If I am married to someone, and there's someone else I like better.  I would totally be willing to dump my spouse for that better person.  However, that person is already married to someone they like better than me.  I'm willing to trade up but that other person would be trading down to me.

And everyone is like this.  Everyone is matched to someone so that cheating is impossible.  If any person likes someone else more than they like their spouse, that other person likes their spouse more than they like the first person.  Cheating doesn't happen, because no one you want to cheat with wants to cheat with you.

Surprisingly, assuming an equal amount of men and women, itS is ALWAYS possible to find a stable marriage.  Everyone ranks the other sex from most desirable to least desirable; there are no ties and no omissions.  If you have n men and n women, everyone makes a list of n members of the sex ranked by desirability.

So, here's how this works.

Every man proposes to the first woman on his list.  It is not a race.

If that woman has no proposal yet.  She responds with "TENTATIVE YES".

If that woman has a proposal, and the one to whom she is betrothed is higher on her list than the new proposal, she tells her suitor "NO".

If that woman has a proposal, and the new proposal is from someone higher on her desirability list than her current betrothed, she tells her current beau "NO" and tells the new guy "TENTATIVE YES".

When all pairs are connected by a "TENTATIVE YES"--and this is guaranteed to happen eventually, then the "TENTATIVE YES"es all become "YES".  And everyone is now in a stable marriage.

For example,

A: (D,E,F)                 D: (A,B,C)
B: (E,F,D)                 E: (B,C,A)
C: (F,D,E)                 F: (B,C,A)

A proposes to D:  tentative yes
B proposes to E:  tentative yes
C proposes to F:  tentative yes

We're done.  A<->D  B<->E    C<->F

If all the men have different first choices, it always works out that way.  Whether the women have the same or different first choices is irrelevant.

A,B,C all got their first choices.  D and E did as well.  But F did not.  F would rather be with B.  But B prefers his own wife E to F so B won't cheat.

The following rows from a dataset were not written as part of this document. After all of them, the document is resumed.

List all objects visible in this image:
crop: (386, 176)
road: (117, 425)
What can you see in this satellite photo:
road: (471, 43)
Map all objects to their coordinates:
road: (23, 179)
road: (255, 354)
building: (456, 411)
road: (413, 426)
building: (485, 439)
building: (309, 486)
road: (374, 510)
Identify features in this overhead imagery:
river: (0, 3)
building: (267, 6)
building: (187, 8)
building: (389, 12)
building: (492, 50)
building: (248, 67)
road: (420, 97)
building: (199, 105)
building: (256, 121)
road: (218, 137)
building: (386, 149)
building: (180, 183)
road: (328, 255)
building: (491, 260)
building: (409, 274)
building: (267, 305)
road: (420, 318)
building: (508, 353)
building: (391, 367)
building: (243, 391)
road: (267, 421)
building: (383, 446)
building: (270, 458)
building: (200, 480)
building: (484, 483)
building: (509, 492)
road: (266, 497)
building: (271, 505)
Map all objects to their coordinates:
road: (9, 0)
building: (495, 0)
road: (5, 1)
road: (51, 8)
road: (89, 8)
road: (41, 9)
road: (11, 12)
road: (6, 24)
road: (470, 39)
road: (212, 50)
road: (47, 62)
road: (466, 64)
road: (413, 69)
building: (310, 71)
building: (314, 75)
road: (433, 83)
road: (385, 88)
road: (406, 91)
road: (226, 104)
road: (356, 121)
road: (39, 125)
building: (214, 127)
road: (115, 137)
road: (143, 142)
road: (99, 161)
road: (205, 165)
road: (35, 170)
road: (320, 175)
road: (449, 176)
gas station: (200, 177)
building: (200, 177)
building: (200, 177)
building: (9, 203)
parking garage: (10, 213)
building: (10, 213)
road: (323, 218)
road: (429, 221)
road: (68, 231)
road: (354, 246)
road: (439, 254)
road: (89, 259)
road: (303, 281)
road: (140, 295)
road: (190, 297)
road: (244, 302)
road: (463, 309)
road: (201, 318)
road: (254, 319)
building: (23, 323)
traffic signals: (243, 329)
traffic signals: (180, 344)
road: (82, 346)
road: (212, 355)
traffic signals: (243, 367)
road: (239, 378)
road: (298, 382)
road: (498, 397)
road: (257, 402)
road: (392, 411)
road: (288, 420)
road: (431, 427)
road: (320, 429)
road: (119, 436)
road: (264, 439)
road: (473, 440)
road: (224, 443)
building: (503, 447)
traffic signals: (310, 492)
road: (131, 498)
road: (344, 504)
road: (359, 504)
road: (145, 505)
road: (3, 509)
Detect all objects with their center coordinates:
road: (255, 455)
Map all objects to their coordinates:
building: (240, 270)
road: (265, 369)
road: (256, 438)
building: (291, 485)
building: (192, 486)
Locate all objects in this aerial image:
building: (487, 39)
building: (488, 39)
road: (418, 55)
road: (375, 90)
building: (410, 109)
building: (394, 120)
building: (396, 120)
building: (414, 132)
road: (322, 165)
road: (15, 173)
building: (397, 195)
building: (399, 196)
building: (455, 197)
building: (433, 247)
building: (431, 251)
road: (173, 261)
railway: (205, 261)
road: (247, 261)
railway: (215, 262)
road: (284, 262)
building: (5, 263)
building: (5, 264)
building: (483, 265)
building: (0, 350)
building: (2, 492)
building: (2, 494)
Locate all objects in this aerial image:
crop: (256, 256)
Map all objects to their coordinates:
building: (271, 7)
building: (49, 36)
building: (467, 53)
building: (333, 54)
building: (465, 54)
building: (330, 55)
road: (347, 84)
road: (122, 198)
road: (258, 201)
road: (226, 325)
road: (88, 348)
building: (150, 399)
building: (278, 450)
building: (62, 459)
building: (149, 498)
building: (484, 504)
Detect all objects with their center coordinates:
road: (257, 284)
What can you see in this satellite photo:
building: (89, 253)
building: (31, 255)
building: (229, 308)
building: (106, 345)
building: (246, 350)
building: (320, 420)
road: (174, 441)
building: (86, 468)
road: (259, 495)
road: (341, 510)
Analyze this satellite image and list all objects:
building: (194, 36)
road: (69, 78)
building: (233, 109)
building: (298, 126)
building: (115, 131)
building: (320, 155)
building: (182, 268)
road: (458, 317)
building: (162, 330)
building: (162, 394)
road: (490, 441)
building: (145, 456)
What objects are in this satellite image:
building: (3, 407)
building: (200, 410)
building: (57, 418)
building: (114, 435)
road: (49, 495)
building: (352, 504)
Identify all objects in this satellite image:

A:  (D,E,F)           D:  (A,B,C)
B:  (D,E,F)           E:  (A,B,C)
C:  (D,E,F)           F:  (A,B,C)

A proposes to D.  Tentative yes.
B proposes to D.  No.
B proposes to E.  Tentative yes.
C proposes to D.  No.
C proposes to E.  No.
C proposes to F.  Tentative yes.

Everyone has a tentative yes.  So  A<->D  B<->E   C <->F   .  A and D are pretty happy with the arrangement but nobody else is.  C might want to cheat with D or E, but D or E would never risk their marriage to cheat with C.


It so happens that there may be more than one solution to the stable marriage problem.  There may be more than one way to connect everybody so that nobody cheats.

This algorithm does not guarantee men their first-choice pick or even guarantee one that is semi-decent.  However, it does guarantee that all men will get the best pick they can get.  In other words, this algorithm will find a matching in which every man has at least as desirable a partner as he would get in ANY stable marriage.

Women do not have this guarantee and it's very possible that any woman might do better for herself in a different stable matching.

This works very well for in a Distributed Computing model.

Every "male" processor sends a proposal (simultaneously) to a "female" processor.

When a woman receives a proposal when she already has one on the table, she sends a "No" back to the lesser man.  (You don't actually need to have the processors send back a "tentative yes".

When a man receives a "no" he sends a proposal to the next woman on his list.

When a woman receive her first proposal she sends an "I'm getting hitched" to the "master" process.  When the "master" receives an "I'm getting hitched" from all the women, that's it, the marriage is stable.  And so the "master" sends a message to all the processes that the proposal period is done.  Everybody  sends their spouse to the master (or perhaps only the men or only the women do).  The Master prints out the stable marriages.

If you have n men and n women, you need 2n+1 processes.  One for each man, one for each woman, one for the matchmaker.